• Aufgaben:
1) Erkläre anhand des Seitenauszugs in ein bis drei Sätzen, weshalb die Produzenten von sirene die Rekonstruktion von „Die Reise“ als Abenteuerreise für sich bezeichnen.
2) Führe den Text über die beiden Musiktheaterstücke im Dschungel Wien und im Mondschein ab seinem letzten Satz weiter.

*** Seitenauszug

Für Kinder ab elf Jahren und Erwachsene gibt es im Dschungel Wien wieder ein Musiktheaterstück: Komponist Hannes Dufek entwickelte gemeinsam mit der Regisseurin Sara Ostertag das Stück „Atlas der abgelegenen Inseln“ nach einem Buch von Judith Schalansky. Zwei Musiker, eine Tänzerin und eine Schauspielerin bereisen die Welt, genauer gesagt: Sie reisen ans Ende der uns bekannten Welt, zu abgelegenen Inseln fernab unserer Aufmerksamkeit. Inseln, die man erlebt, wenn man sich ganz auf die eigene Vorstellungskraft einlässt.

Die Reise, ab 6. November

Die Reise (c) Illustration Kristine Tornquist/sirene

Das sirene operntheater spielt „Die Reise“ von Jean Barraqué im Mondschein, dem ehemaligen k. u. k. Post- und Telegraphenamt in der Zollergasse. Das sind vor Kurzem wiederentdeckte, lange verschollene Schauspielmusiken zu Theaterminiaturen von Jean Thibaudeau aus den Jahren 1958/59, die dem absurden Theater nahestehen. Sie wurden von dem Schüler von Jean Langlais und Olivier Messiaen, der 1973 mit nur 45 Jahren starb, zurückgehalten und blieben unveröffentlicht. Diese assoziationsreichen Musiken werfen ein ganz neues Licht auf die immanente Bildhaftigkeit serieller Musik und widersprechen dem Klischee der Abstraktheit, das der Nachkriegsavantgarde gelegentlich zu Unrecht anhaftet. „Rekonstruktion von Text und Musik, die in Tranchen kamen, war eine Abenteuerreise für sich“, erzählen die Produzenten von sirene, darunter die Regisseurin Helga Utz. In den Szenen der „Reise“ entstehen Assoziationsketten und Bilder, die sich auflösen, bevor sie deutlich werden.

******
*** Gespeicherte Daten

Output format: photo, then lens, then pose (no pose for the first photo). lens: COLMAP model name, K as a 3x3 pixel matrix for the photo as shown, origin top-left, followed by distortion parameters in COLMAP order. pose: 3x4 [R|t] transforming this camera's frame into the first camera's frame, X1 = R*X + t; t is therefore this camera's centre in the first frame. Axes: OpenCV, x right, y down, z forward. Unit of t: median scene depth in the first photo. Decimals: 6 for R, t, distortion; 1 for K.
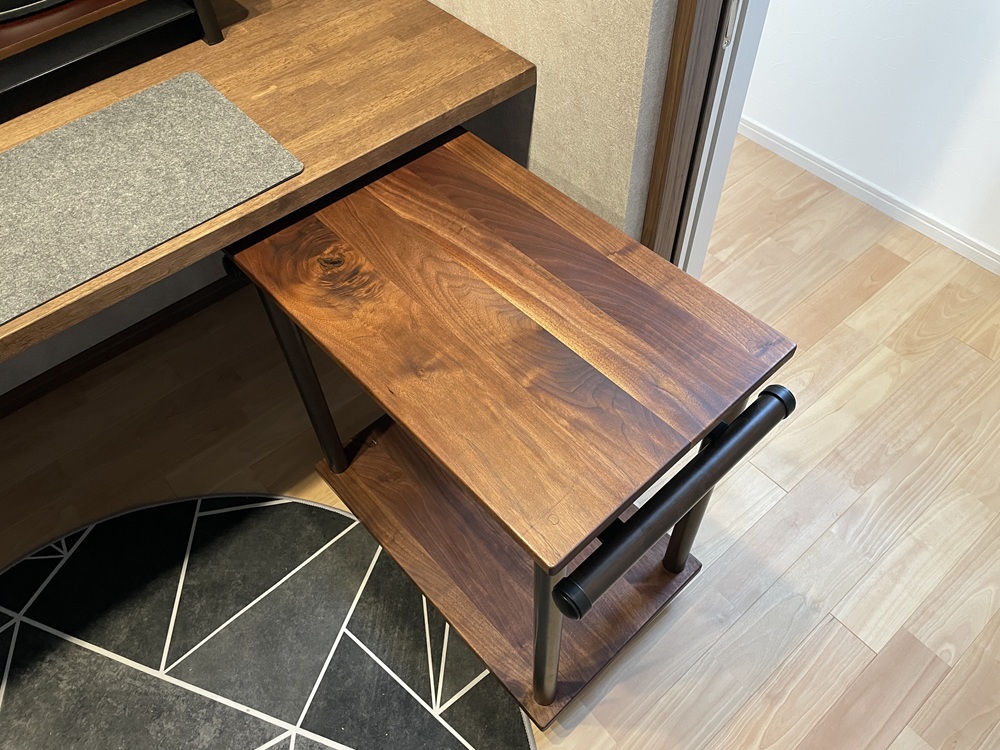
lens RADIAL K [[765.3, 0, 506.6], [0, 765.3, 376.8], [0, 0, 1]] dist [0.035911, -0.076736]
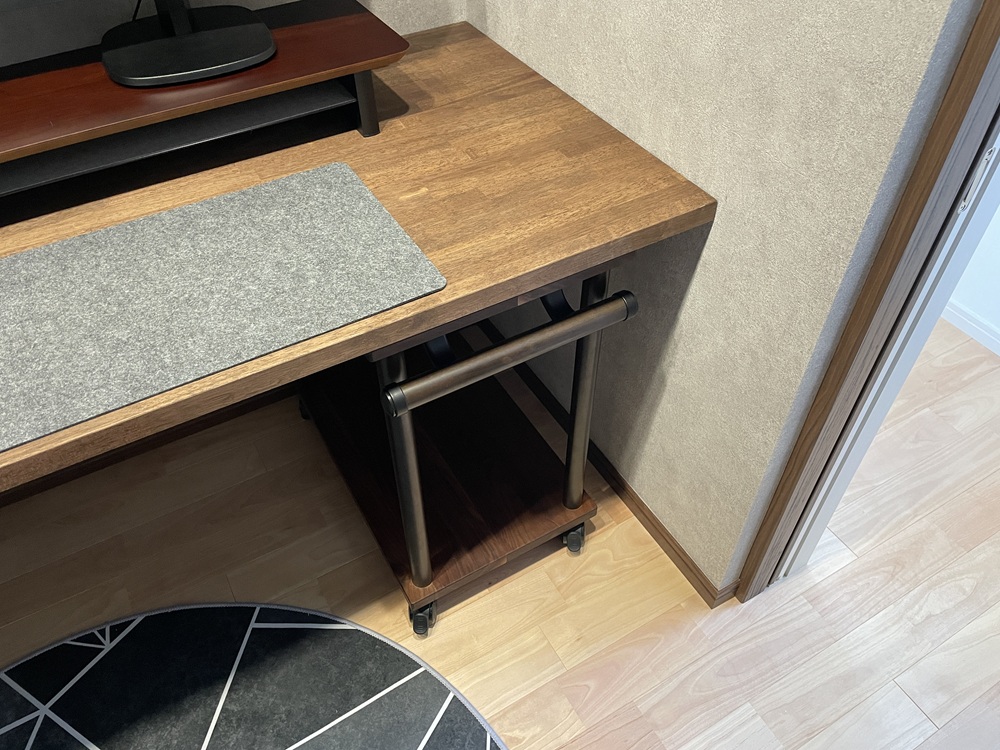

******

• Antwortübersicht:
1) Text und Musik kamen in Tranchen, also nur in einzelnen Teilen. Deshalb mussten beide Stück für Stück rekonstruiert werden.

2)
An die Grenze, 11. November

An die Grenze (c) Illustration / Lilija Tchourlina /gestaltsinn / netzzeit

Das Ensemble Platypus lädt „An die Grenze 1-3“ ein – das sind Grenzaufenthalte und -ereignisse mit Musik auf der Schmelz. Es geht um Grenzen im Kopf am Stammtisch, Grenzen des Körpers im Sportzentrum, Grenzen der Zeit im Altersheim. Das Leitungsteam Michael und Nora Scheidl von netzzeit (Buch/Regie und Bühnenbild/Ausstattung) vermeldet dazu Folgendes: In der Sporthalle im ASKÖ-Bewegungscenter werden drei Tänzer, animiert von Geige, Viola, Kontrabass, Gitarre und Objektakustikern, versuchen, die Körpergrenzen und die Fitness des Publikums auszuloten, im Schutzhaus zur Zukunft zelebrieren „Stammtischbrüder“ gemeinsam mit Flöten, Celli und zwei Klavieren instrumental, verbal, gestisch und mimisch ihre Grenzen im Kopf. Und im Haus Schmelz führen eine Sopranistin, eine Geigerin und ein Bassklarinettist im Speisesaal des Altersheimes zur Reflexion an jene Grenze heran, „die wir alle aufsuchen müssen, ob wir wollen oder nicht“. Vertreten ist auch Musik von Carola Bauckolt, Jorge Sánchez-Chiong, Tomasz Skweres, Tamara Friebel, Alexander Kaiser und vieles andere mehr.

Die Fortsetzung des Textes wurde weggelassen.